Now he really couldn’t sleep. Accel was hell enough and most times you could sleep through it, if you didn’t mind feeling in two directions at once, but right now the knowledge of that empty panel and the lack of a com in the brig combined to upset his stomach. He kept rolling Christian’s motives over and over, told himself, one, it was a long time until 0448h, and the minute someone started stirring about he could get attention to the problem. And, two, maybe if Christian was trying to scare him, he could get other attention at shift change…

Maybe the dark-haired girl would come back. Even Capella. It was no good lying and sweating, there’d be a chance to talk to someone, surely, they weren’t going to go without a final check.

This, in the ship that didn’t sound but cursory warnings when it moved.

It was an hour before they went inertial. He got up then, risking his neck, God, stiff and sore, every movement he made—maybe the ribs were cracked from the fight, maybe not, but that was minor compared to the chance of being left with no supplies down here. He yelled. He banged the walls, he yelled again at every remote sound he heard, hoping someone would hear.

Eventually he heard someone walking in the corridor, and screamed to anyone out there that he hadn’t any trank, dammit, he needed help, he needed somebody to tell the captain…

Tink came walking up, with a tray—with trank and the nutri-packs on it, along with breakfast, or supper, or something, and one of Tink’s decorated pastries.

Relief flooded through him and left a flutter like electric shock.

“We weren’t going to forget you,” Tink said. “We weren’t going to forget you, no time we ever forgot the brig.”

“I didn’t know you were in charge. God, I’m glad to see you.”

“Yeah, yeah. Galley always sees to stations. Always a snack first—first class stuff, here.”

“It’s wonderful. “ He tried to make light of it, feeling foolish. “Thanks, Tink. “ But he was shaking so when he took the tray through the opening in the bars that the liquid shook in the cup. “Sugar-flowers. That’s real pretty.”

“Made it special. I’m real sorry I left you alone yesterday. I am. Wouldn’t’ve happened if I hadn’t left.”

“Not your fault. It’s all right, Tink.”

Tink looked troubled… beyond ‘it’s all right. ‘ “Scuttlebutt was… there was an order.”

“On what?”

Tink evaded his eyes.

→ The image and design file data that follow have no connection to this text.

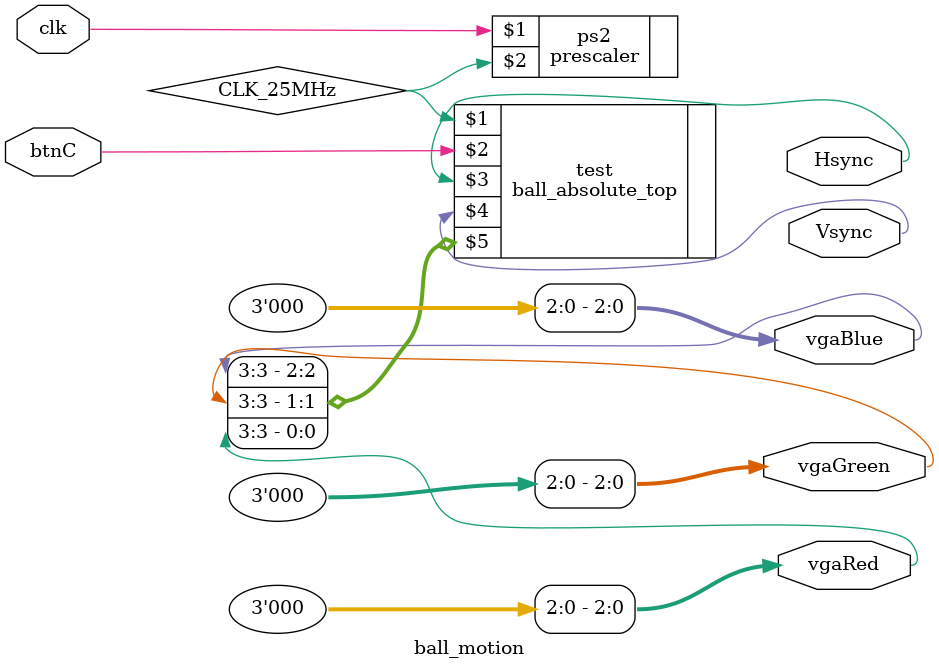
<source format=v>
/**
 * Project: ball_motion
 *
 * This is the top module that serves as an adaptor for projects in the 8 Bit Workshop
 * to be used on a Basys3 board.
 *
 */

`include "../prescaler.v"
`include "ball_absolute.v"

module ball_motion (
    input  clk,             // 25MHz clock
    input  btnC,            // reset button (center button on Basys3)
    output [3:0] vgaRed,    // VGA display signals
    output [3:0] vgaBlue,
    output [3:0] vgaGreen,
    output Hsync,
    output Vsync
);

    // zero out the top VGA color bits
    assign vgaRed[2:0] = 0;
    assign vgaBlue[2:0] = 0;
    assign vgaGreen[2:0] = 0;

    // 25MHz clock
    wire CLK_25MHz;
    prescaler #(.N(2)) ps2(clk, CLK_25MHz);
    
    // test pattern object
    ball_absolute_top test(CLK_25MHz, btnC, Hsync, Vsync, {vgaBlue[3],vgaGreen[3],vgaRed[3]});    

endmodule

</source>
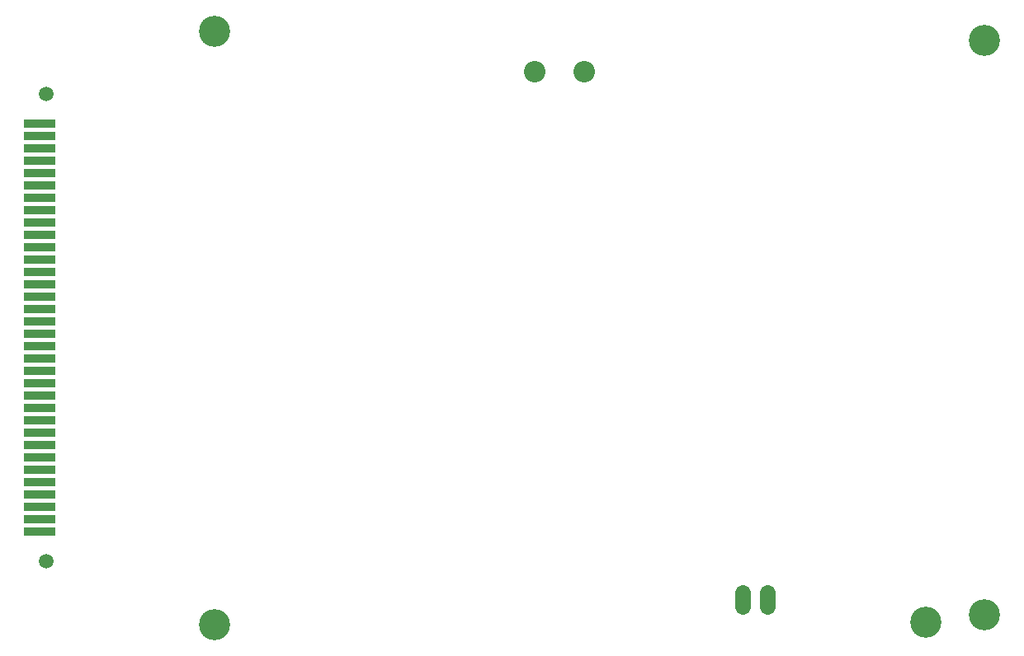
<source format=gbr>
G04 EAGLE Gerber RS-274X export*
G75*
%MOMM*%
%FSLAX34Y34*%
%LPD*%
%INSoldermask Bottom*%
%IPPOS*%
%AMOC8*
5,1,8,0,0,1.08239X$1,22.5*%
G01*
%ADD10C,1.503200*%
%ADD11C,3.203200*%
%ADD12R,3.203200X0.953200*%
%ADD13C,1.625600*%
%ADD14C,2.203200*%


D10*
X22500Y115000D03*
X22500Y595000D03*
D11*
X195000Y660000D03*
X195000Y50000D03*
X925000Y52500D03*
D12*
X16000Y145500D03*
X16000Y158200D03*
X16000Y170900D03*
X16000Y183600D03*
X16000Y196300D03*
X16000Y209000D03*
X16000Y221700D03*
X16000Y234400D03*
X16000Y247100D03*
X16000Y259800D03*
X16000Y272500D03*
X16000Y285200D03*
X16000Y297900D03*
X16000Y310600D03*
X16000Y323300D03*
X16000Y336000D03*
X16000Y348700D03*
X16000Y361400D03*
X16000Y374100D03*
X16000Y386800D03*
X16000Y399500D03*
X16000Y412200D03*
X16000Y424900D03*
X16000Y437600D03*
X16000Y450300D03*
X16000Y463000D03*
X16000Y475700D03*
X16000Y488400D03*
X16000Y501100D03*
X16000Y513800D03*
X16000Y526500D03*
X16000Y539200D03*
X16000Y551900D03*
X16000Y564600D03*
D11*
X985000Y60000D03*
X985000Y650000D03*
D13*
X762000Y83312D02*
X762000Y69088D01*
X736600Y69088D02*
X736600Y83312D01*
D14*
X574251Y618240D03*
X523451Y618240D03*
M02*

</source>
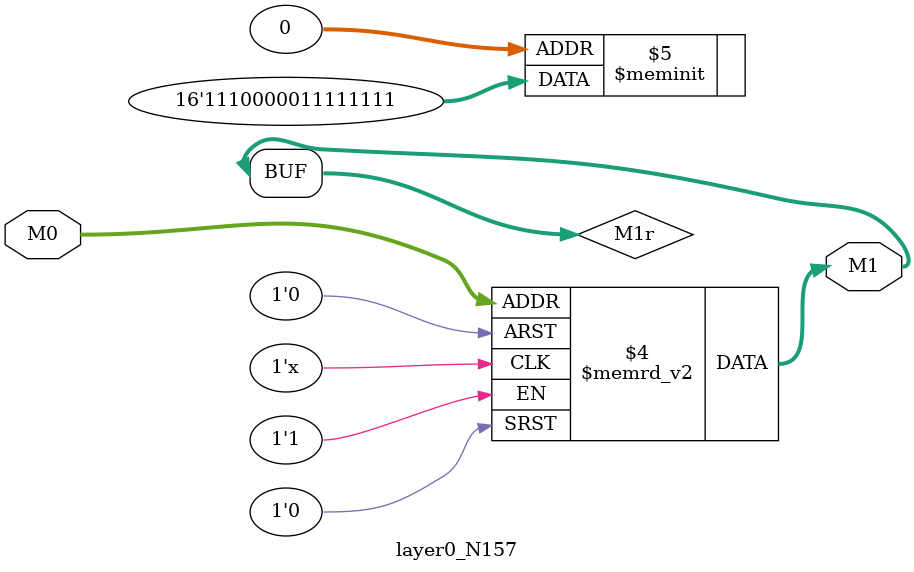
<source format=v>
module layer0_N157 ( input [2:0] M0, output [1:0] M1 );

	(*rom_style = "distributed" *) reg [1:0] M1r;
	assign M1 = M1r;
	always @ (M0) begin
		case (M0)
			3'b000: M1r = 2'b11;
			3'b100: M1r = 2'b00;
			3'b010: M1r = 2'b11;
			3'b110: M1r = 2'b10;
			3'b001: M1r = 2'b11;
			3'b101: M1r = 2'b00;
			3'b011: M1r = 2'b11;
			3'b111: M1r = 2'b11;

		endcase
	end
endmodule

</source>
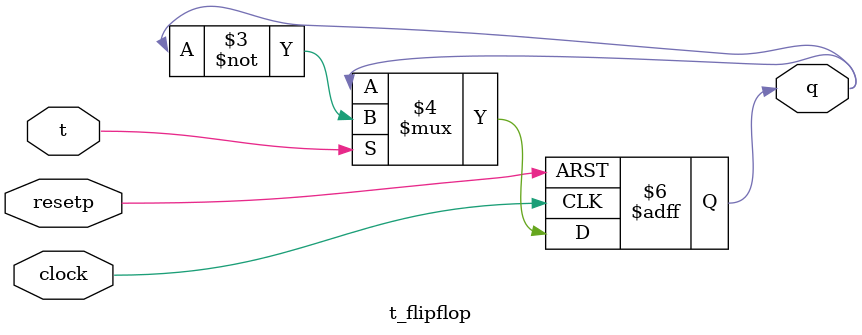
<source format=v>
`timescale 1ns / 1ps
`default_nettype none


module main	(
	input wire CLOCK_50,            //On Board 50 MHz
	input wire [9:0] SW,            // On board Switches
	input wire [3:0] KEY,           // On board push buttons
	output wire [6:0] HEX0,         // HEX displays
	output wire [6:0] HEX1,
	output wire [6:0] HEX2,
	output wire [6:0] HEX3,
	output wire [6:0] HEX4,
	output wire [6:0] HEX5,
	output wire [9:0] LEDR,         // LEDs
	output wire [7:0] x,            // VGA pixel coordinates
	output wire [6:0] y,
	output wire [2:0] colour,       // VGA pixel colour (0-7)
	output wire plot,               // Pixel drawn when this is pulsed
	output wire vga_resetn      	// VGA resets to black when this is pulsed (NOT CURRENTLY AVAILABLE)
);
	async_counter_top u1(SW[8], SW[9], SW[7], LEDR[2:0]);

endmodule

module async_counter_top(enable, clock, resetp, q);
	 input enable, clock, resetp;
	 output [2:0] q;
    wire [2:0] c ;

    t_flipflop v1 (enable, resetp, clock, c[0]);
    t_flipflop v2 (enable, resetp, ~c[0], c[1]);
    t_flipflop v3 (enable, resetp, ~c[1], c[2]);

    assign q = c;
endmodule

module t_flipflop(t, resetp, clock, q);
    input clock, t, resetp;
    output reg q;

    always@(posedge clock, posedge resetp)
        begin
            if (resetp)
                q <= 0;
            else if (t == 1)
                q <= ~q;
        end

endmodule

</source>
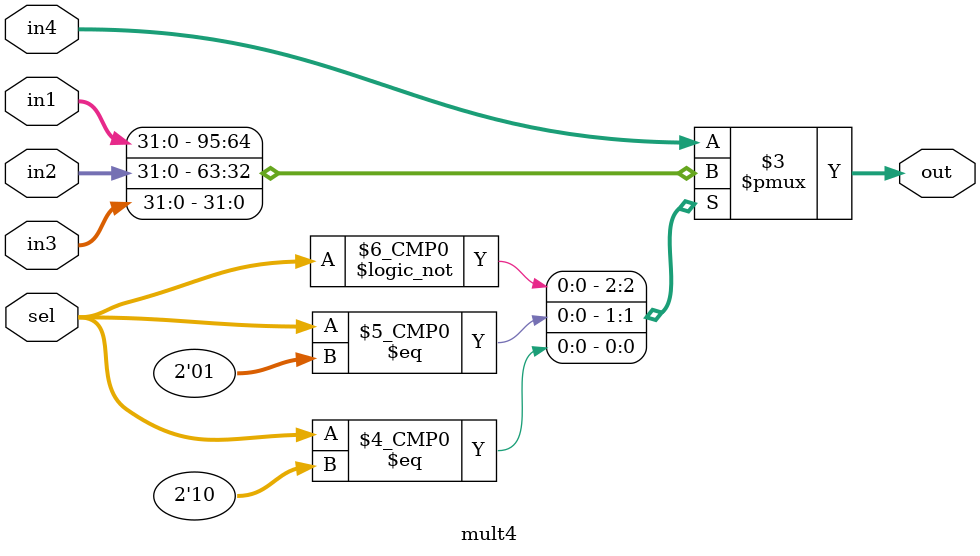
<source format=v>


module mult4 (in1, in2, in3, in4, sel, out);
    input [31:0] in1, in2, in3, in4; 
    input [1:0] sel;
    output reg [31:0] out;
    always @(in1, in2, in3, in4, sel)
    case (sel)
        0: out = in1;
        1: out = in2;
        2: out = in3;
        default: out = in4;
	endcase
endmodule		


</source>
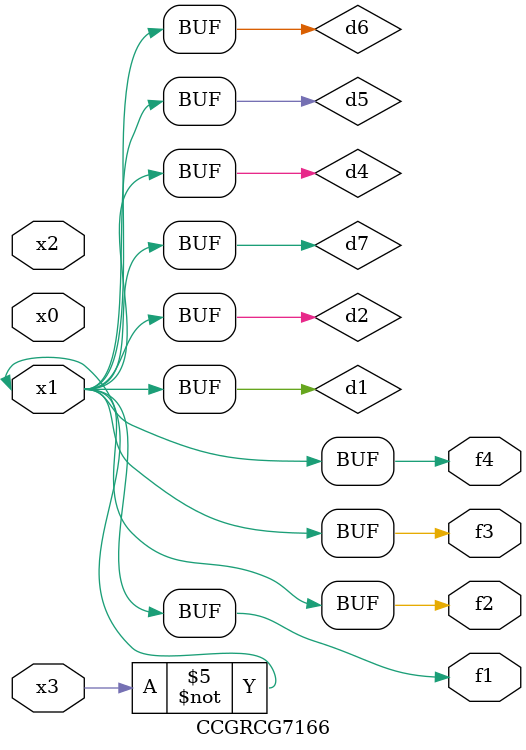
<source format=v>
module CCGRCG7166(
	input x0, x1, x2, x3,
	output f1, f2, f3, f4
);

	wire d1, d2, d3, d4, d5, d6, d7;

	not (d1, x3);
	buf (d2, x1);
	xnor (d3, d1, d2);
	nor (d4, d1);
	buf (d5, d1, d2);
	buf (d6, d4, d5);
	nand (d7, d4);
	assign f1 = d6;
	assign f2 = d7;
	assign f3 = d6;
	assign f4 = d6;
endmodule

</source>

Found an interesting spot on the floor to the far side of the bars. “Like, it was just an order.”

An order. And Tink just happened to need to change a filter?

“Tink?”

Tink still didn’t look at him, quite.

He felt a twinge of regret. Of disappointment. Of anger, for Tink’s sake… and his own.

“Yeah,” he said, “I copy. Thanks. Thanks, Tink. Really, thanks.”

“I didn’t know they was going to do that!”

“You didn’t know my brother was going to do that. I should’ve figured it.”

“He ain’t a bad officer,” Tink said. “He’s a layoff, but things get done.—And he’s fair, most times. The captain’s got him bothered.”

“About what? What’s enough, to go to that trouble? Tink, Tink, he’s saying… he’s saying he’ll get me off at Pell. That I can go free. Is he lying?”

Tink looked at him then. A long, troubled look.

“What’s the truth, Tink? I swear… I swear I won’t say where I heard it, just tell me, and I’ll believe you.”

“The junior’s a nice guy,” Tink said. “He really is. Tries to take the crew’s side. Stood between the hire-ons and the senior. Michaels. Michaels is who you don’t cross. But the junior’ll always hear you, if there’s a side you got, you understand me? I don’t figure what he did, it ain’t like him to set somebody up like that, except he’s got some notion you’re a problem—on account of your mama. I hear she’s got a grudge with the captain.”